SCOTT MCCLOUD – Make It To Forever – (God Unknown)

À la fin des années 1980, Scott McCloud fait partie de ces soldats de l’ombre sans lesquels la scène de Washington D.C. n’aurait jamais eu le même visage. Guitariste de Soulside, il évolue dans l’épicentre post-hardcore qui gravite autour du légendaire label Dischord Records. Une fois l’explosion passée, une question se pose : comment continuer après l’incendie ? La réponse s’appelle Girls Against Boys, d’abord pensé comme un simple projet studio du côté de New York, qui deviendra l’un des groupes les plus à part dans sa catégorie (comprenez celle d’un post-hardcore noisy aux entournures) des années 1990, entre tension urbaine et sensualité sombre.
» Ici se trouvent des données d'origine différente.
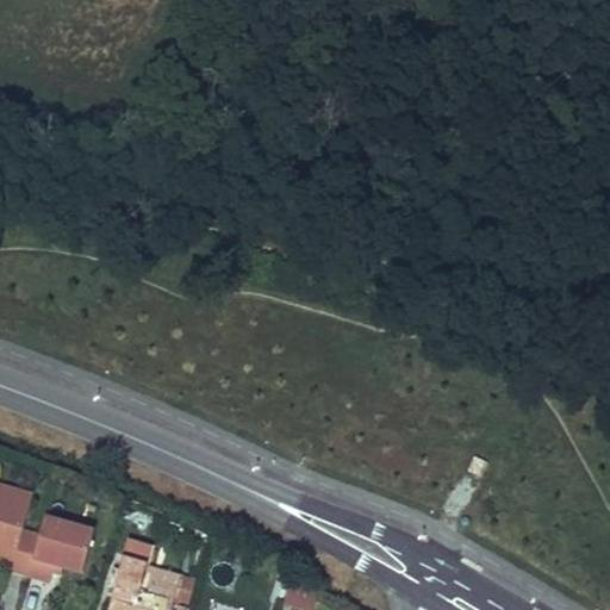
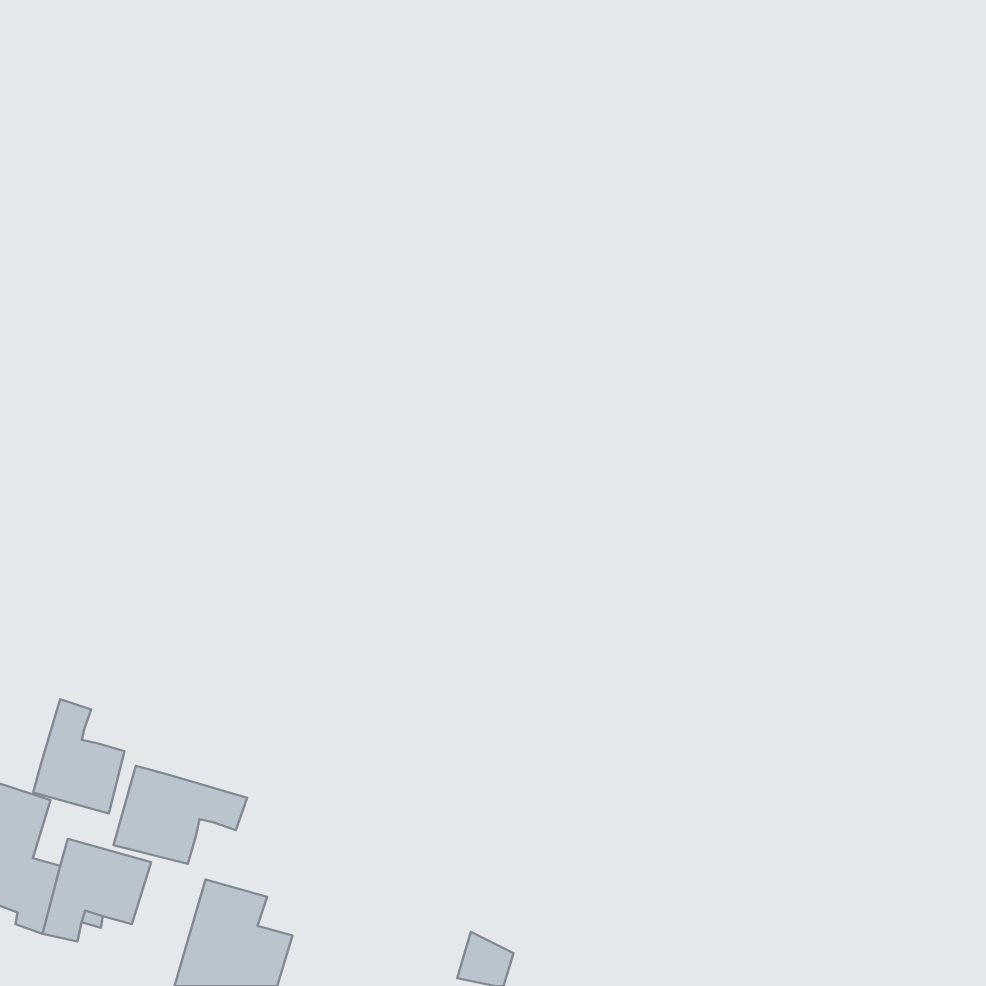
building: none -> [33,699,124,814]
building: none -> [114,766,247,864]

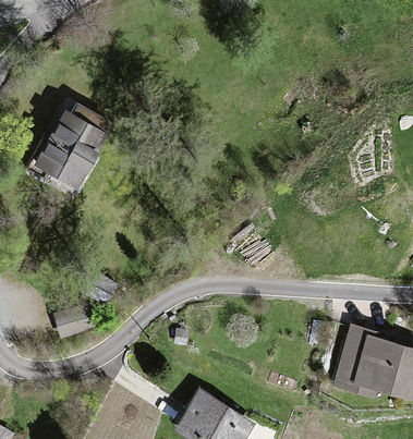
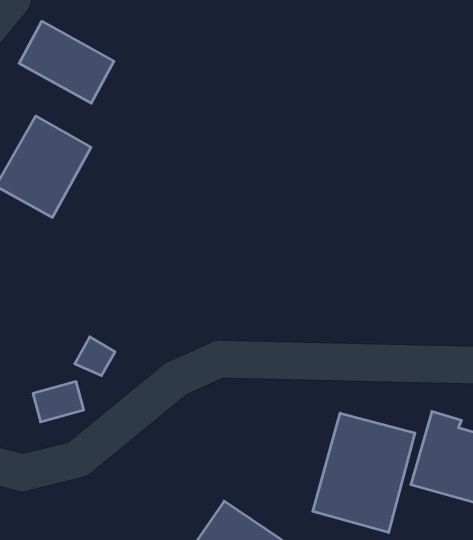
building: none -> [19,21,114,103]
building: none -> [313,413,415,533]

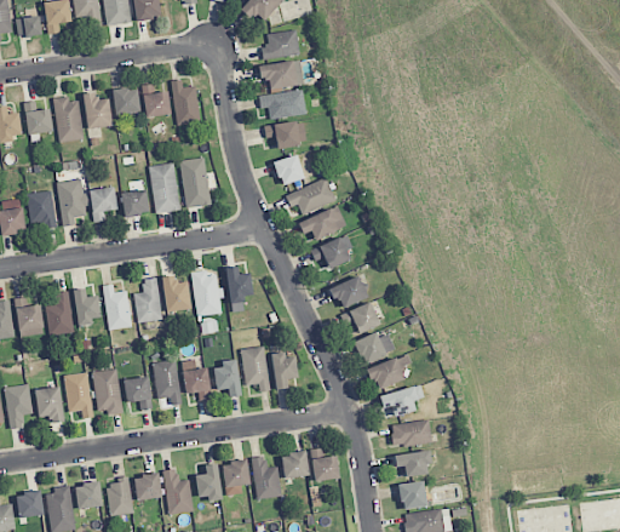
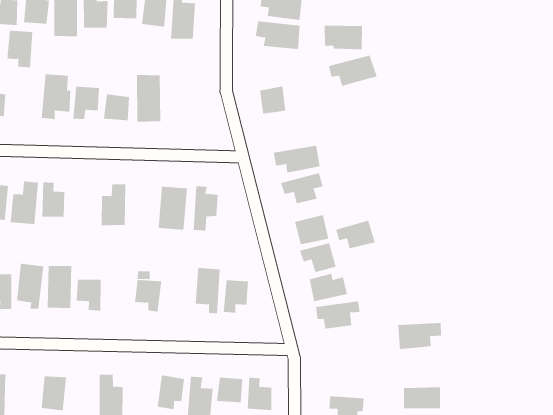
building: [263,120,305,148] -> [324,25,363,50]
building: [179,158,209,208] -> none
building: [285,178,335,214] -> [328,55,377,86]
building: [27,191,54,229] -> [7,30,33,68]
building: none -> [336,220,376,249]
building: [162,275,189,311] -> none
building: [103,284,131,330] -> none
building: [153,361,180,406] -> none
building: [212,361,240,397] -> none
building: [377,385,423,419] -> [397,323,442,350]
building: [390,419,431,447] -> [403,387,441,409]
building: [195,464,220,500] -> none
building: [133,474,161,500] -> none
building: [75,482,102,509] -> none

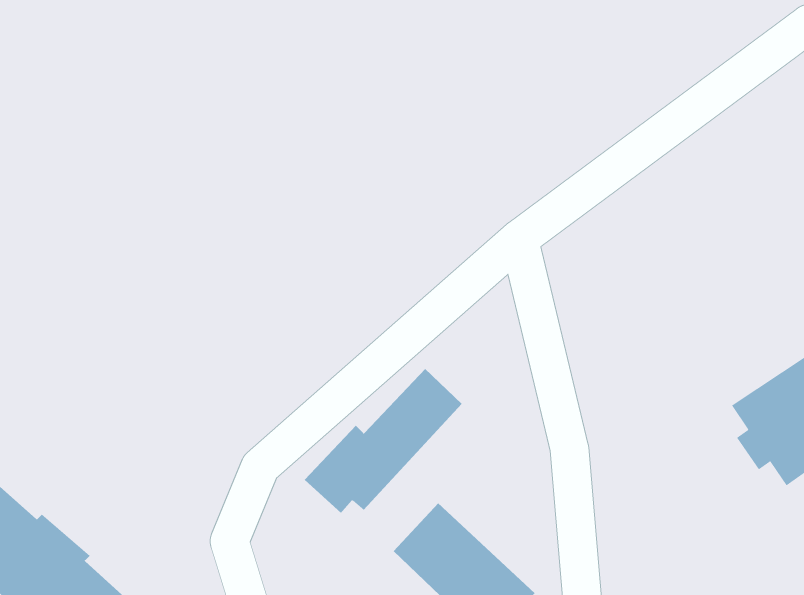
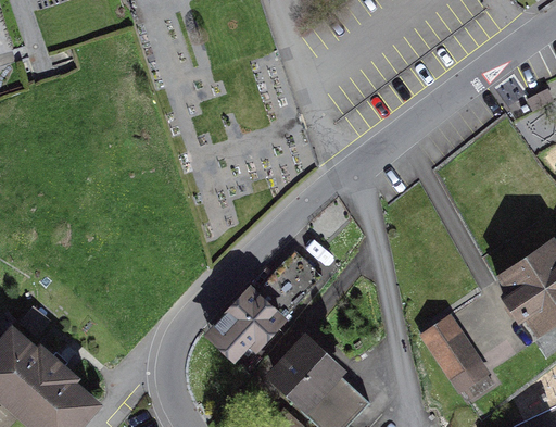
building: none -> [424,318,494,400]

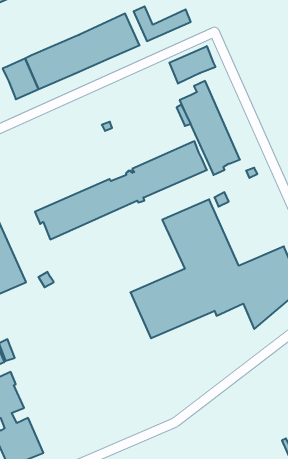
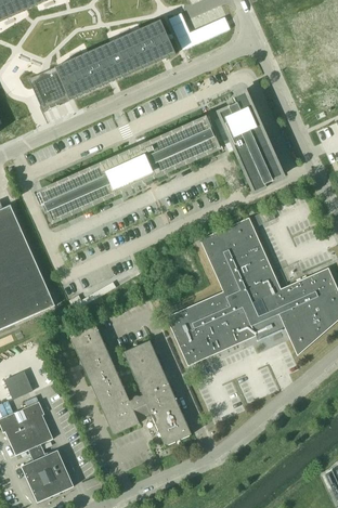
building: [169,46,215,84] -> none
building: [35,141,207,239] -> [36,117,218,221]
building: none -> [68,321,191,444]

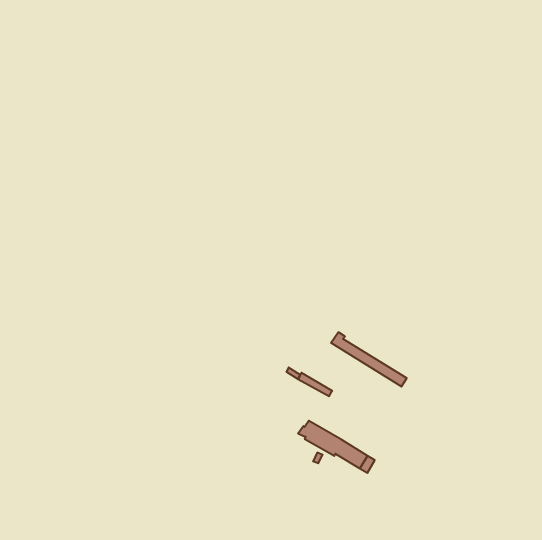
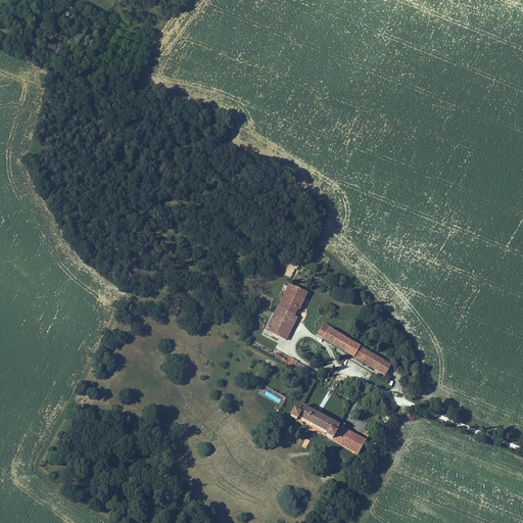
building: none -> [267,284,305,338]

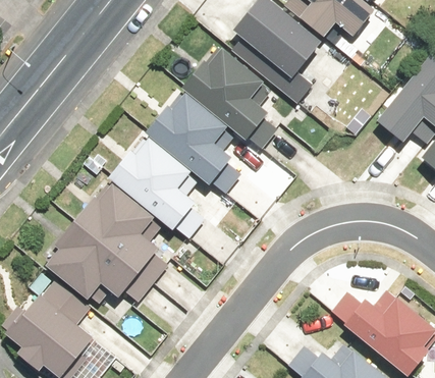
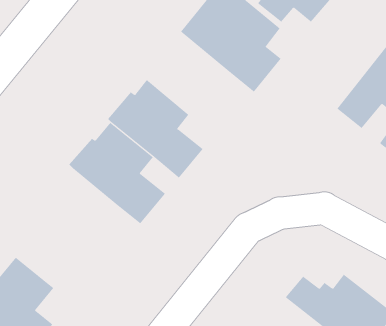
building: [182,45,280,151] -> none
building: [45,182,159,299] -> none

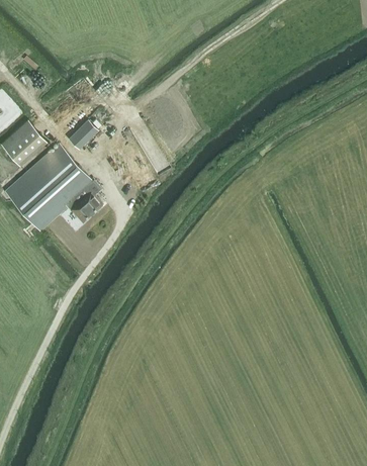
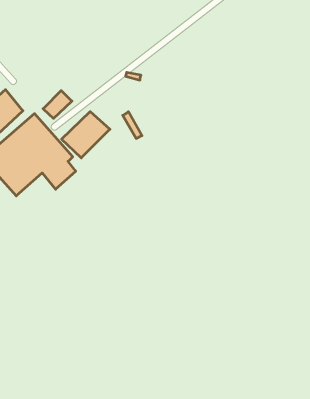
building: none -> [62,112,110,158]

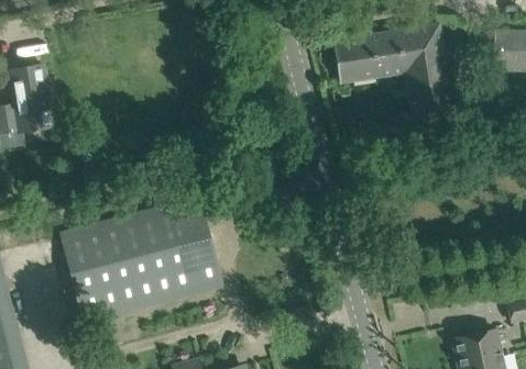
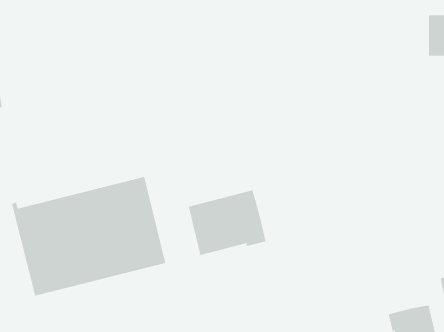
building: [332,24,453,116] -> none
building: none -> [188,190,266,256]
Premier album solo d’un musicien au CV plus que bien rempli, “Make It To Forever“ est un long format à l’opposé de toute tentation démonstrative : acoustique, épuré et dominé par des arrangements discrets d’une justesse imparable. McCloud n’en est pas à son coup d’essai. Avec Paramount Styles, il avait déjà rangé les amplis pour explorer un indie-rock plus introspectif. Mais ici, il va plus loin encore. “Make It To Forever“ sonne comme un disque mis à nu, direct et émotionnellement frontal.

Si l’artiste a aujourd’hui élu domicile à Vienne, en Autriche, c’est à Athènes que l’album a été mis en boîte, une ville chargée de souvenirs pour McCloud (Girls Against Boys y avait joué lors d’un concert plein de magie il y a de nombreuses années). Enregistrer dans la capitale grecque avait donné l’impression à notre homme « d’être un étranger, un voyageur temporel. » Cette fameuse impression de flottement irrigue tout l’album, comme une errance assumée. Les morceaux défilent au ralenti comme des souvenirs tirés d’un journal intime, avec pour fil conducteur le flow et la voix inimitable de Scott McCloud, le tout servi par une orchestration d’une grande finesse, quelque part entre Paramount Styles, New Wet Kojak – autre projet de l’intéressé (pour l’apport du saxo) – et le versant acoustique de Buffalo Tom (Abandoned In Flames, Somewhereness).

Avec “Make It To Forever“, Scott McCloud réalise un premier album solo d’une honnêteté désarmante. Un disque qui ne cherche ni l’effet ni la pose, et qui, sans forcer, se positionne définitivement hors du temps.